## Requirement
Arrange the lines from the line with "السودان يشارك في مهرجان عالمي باليابان" up to and including the line with "منذ 15 ساعة" as a Markdown table with two columns, Row and Line. Number each line in Row, and leave out any blank lines.

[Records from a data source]
━━━━━━

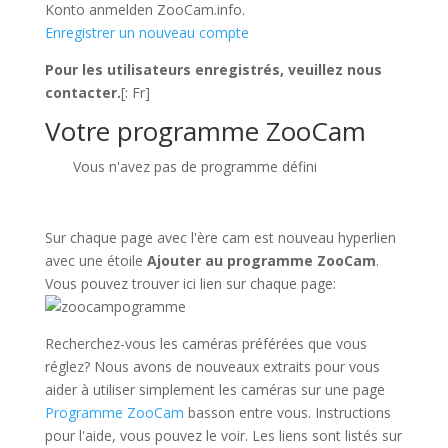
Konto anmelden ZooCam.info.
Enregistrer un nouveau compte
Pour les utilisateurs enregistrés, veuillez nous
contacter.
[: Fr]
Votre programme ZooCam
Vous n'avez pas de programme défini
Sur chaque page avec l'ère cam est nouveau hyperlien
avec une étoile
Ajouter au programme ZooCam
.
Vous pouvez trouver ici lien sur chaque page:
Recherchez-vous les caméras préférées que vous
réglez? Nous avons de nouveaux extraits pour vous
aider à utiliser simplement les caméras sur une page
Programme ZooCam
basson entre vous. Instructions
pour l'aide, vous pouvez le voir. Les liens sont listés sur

━━━━━━

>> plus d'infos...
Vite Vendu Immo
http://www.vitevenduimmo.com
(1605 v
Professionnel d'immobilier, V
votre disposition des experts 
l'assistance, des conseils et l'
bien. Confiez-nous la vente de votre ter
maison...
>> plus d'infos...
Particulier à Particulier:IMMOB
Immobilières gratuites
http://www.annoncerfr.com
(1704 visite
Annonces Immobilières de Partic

━━━━━━

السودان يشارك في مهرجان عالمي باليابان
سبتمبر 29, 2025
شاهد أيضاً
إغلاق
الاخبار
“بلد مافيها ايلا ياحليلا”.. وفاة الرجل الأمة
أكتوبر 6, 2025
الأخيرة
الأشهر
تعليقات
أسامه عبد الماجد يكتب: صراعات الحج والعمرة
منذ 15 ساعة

━━━━━━

## Result
| Row | Line |
|---|---|
| 1 | السودان يشارك في مهرجان عالمي باليابان |
| 2 | سبتمبر 29, 2025 |
| 3 | شاهد أيضاً |
| 4 | إغلاق |
| 5 | الاخبار |
| 6 | “بلد مافيها ايلا ياحليلا”.. وفاة الرجل الأمة |
| 7 | أكتوبر 6, 2025 |
| 8 | الأخيرة |
| 9 | الأشهر |
| 10 | تعليقات |
| 11 | أسامه عبد الماجد يكتب: صراعات الحج والعمرة |
| 12 | منذ 15 ساعة |